可选地,P-型Ⅲ-Ⅴ族半导体层包括不同掺杂浓度的调制区域,以形核层区域为中心,依次向外设置轻掺杂Ⅲ-Ⅴ族半导体层第一掺杂区域、P-型Ⅲ-Ⅴ族半导体层第一掺杂区域和P-型Ⅲ-Ⅴ族半导体层第二掺杂区域,轻掺杂Ⅲ-Ⅴ族半导体层第一掺杂区域上方形成漏电极,在P-型Ⅲ-Ⅴ族半导体层第二掺杂区域靠近P-型Ⅲ-Ⅴ族半导体层第一掺杂区域的部分,形成栅极叠层结构,即P-型Ⅲ-Ⅴ族半导体层第一掺杂区域位于漏电极和栅电极之间,P-型Ⅲ-Ⅴ族半导体层第一掺杂区域掺杂浓度可调,可改善栅电极下方靠近漏侧边的电场分布,P-型Ⅲ-Ⅴ族半导体层第二掺杂区域上方形成源电极。

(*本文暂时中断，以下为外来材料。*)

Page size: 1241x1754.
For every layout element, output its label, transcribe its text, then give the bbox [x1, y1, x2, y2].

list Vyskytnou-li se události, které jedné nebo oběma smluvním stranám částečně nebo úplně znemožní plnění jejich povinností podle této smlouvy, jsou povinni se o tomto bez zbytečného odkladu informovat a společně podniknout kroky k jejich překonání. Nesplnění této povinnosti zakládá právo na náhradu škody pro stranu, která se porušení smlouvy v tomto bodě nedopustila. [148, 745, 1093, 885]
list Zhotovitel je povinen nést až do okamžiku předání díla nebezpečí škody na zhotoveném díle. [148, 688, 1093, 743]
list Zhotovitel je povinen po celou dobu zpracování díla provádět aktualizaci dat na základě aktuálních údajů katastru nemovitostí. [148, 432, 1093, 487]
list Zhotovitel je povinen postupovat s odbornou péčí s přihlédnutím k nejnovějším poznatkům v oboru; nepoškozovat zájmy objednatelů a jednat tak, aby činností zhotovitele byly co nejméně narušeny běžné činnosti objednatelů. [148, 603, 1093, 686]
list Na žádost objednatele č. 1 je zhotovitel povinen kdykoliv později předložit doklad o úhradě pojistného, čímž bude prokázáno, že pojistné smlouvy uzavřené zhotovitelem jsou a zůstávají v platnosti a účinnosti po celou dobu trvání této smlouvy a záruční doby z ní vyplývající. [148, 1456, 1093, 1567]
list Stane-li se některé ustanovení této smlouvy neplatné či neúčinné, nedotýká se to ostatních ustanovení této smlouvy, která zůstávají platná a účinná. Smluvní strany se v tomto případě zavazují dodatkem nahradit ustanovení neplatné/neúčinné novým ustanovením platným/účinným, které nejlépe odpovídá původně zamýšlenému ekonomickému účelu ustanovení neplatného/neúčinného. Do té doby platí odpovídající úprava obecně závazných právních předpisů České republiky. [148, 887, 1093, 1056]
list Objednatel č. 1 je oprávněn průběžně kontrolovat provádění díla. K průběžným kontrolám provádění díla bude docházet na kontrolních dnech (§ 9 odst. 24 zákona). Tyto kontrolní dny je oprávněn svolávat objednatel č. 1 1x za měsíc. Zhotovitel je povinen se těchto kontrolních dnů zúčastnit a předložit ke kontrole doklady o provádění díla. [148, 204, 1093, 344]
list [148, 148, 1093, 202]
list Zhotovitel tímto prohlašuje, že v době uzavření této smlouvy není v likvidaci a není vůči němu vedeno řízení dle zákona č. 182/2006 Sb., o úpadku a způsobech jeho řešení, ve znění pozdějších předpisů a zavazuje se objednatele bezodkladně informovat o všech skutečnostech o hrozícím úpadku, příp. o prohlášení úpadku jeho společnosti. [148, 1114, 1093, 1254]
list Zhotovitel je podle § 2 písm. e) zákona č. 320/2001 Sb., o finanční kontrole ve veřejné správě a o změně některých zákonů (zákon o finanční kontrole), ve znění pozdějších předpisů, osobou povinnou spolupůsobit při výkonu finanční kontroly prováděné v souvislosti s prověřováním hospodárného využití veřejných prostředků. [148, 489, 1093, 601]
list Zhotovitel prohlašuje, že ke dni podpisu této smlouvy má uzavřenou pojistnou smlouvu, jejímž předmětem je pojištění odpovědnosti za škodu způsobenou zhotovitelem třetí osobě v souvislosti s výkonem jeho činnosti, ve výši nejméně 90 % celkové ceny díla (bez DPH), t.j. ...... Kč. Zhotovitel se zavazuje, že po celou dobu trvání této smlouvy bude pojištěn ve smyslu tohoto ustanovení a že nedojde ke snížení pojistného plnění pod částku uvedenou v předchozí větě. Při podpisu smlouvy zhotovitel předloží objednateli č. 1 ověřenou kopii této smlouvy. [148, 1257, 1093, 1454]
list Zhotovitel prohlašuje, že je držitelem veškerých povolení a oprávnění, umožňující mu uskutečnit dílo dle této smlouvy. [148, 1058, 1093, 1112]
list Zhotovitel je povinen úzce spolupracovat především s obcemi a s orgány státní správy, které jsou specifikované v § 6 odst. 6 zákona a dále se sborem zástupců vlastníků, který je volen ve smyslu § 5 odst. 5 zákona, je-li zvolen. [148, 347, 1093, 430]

可选地,P-型Ⅲ-Ⅴ族半导体层包括不同掺杂浓度的调制区域,以形核层区域为中心,依次向外设置轻掺杂Ⅲ-Ⅴ族半导体层第一掺杂区域、P-型Ⅲ-Ⅴ族半导体层第一掺杂区域、强P-型Ⅲ-Ⅴ族半导体层第一掺杂区域和P-型Ⅲ-Ⅴ族半导体层第二掺杂区域;轻掺杂Ⅲ-Ⅴ族半导体层第一掺杂区域上方设置漏电极,强P-型Ⅲ-Ⅴ族半导体层第一掺杂区域上方对应形成栅极叠层结构,P-型Ⅲ-Ⅴ族半导体层第一掺杂区域位于轻掺杂Ⅲ-Ⅴ族半导体层第一掺杂区域和强P-型Ⅲ-Ⅴ族半导体层第一掺杂区域之间,P-型Ⅲ-Ⅴ族半导体层第一掺杂 区域掺杂浓度可调,可改善栅电极下方靠近漏侧边的电场分布,P-型Ⅲ-Ⅴ族半导体层第二掺杂区域上方形成源电极。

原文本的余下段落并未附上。